======== Data provided
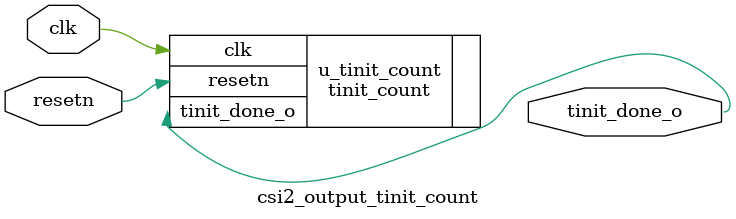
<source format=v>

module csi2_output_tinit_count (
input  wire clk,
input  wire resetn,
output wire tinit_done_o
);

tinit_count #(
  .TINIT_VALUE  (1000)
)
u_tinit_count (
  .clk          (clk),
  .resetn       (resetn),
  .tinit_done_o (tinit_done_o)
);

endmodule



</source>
================
● **Problem details**:
Repeat everything in the records above exactly, except the pictures.

● **Exercise solution**:
<source format=v>

module csi2_output_tinit_count (
input  wire clk,
input  wire resetn,
output wire tinit_done_o
);

tinit_count #(
  .TINIT_VALUE  (1000)
)
u_tinit_count (
  .clk          (clk),
  .resetn       (resetn),
  .tinit_done_o (tinit_done_o)
);

endmodule



</source>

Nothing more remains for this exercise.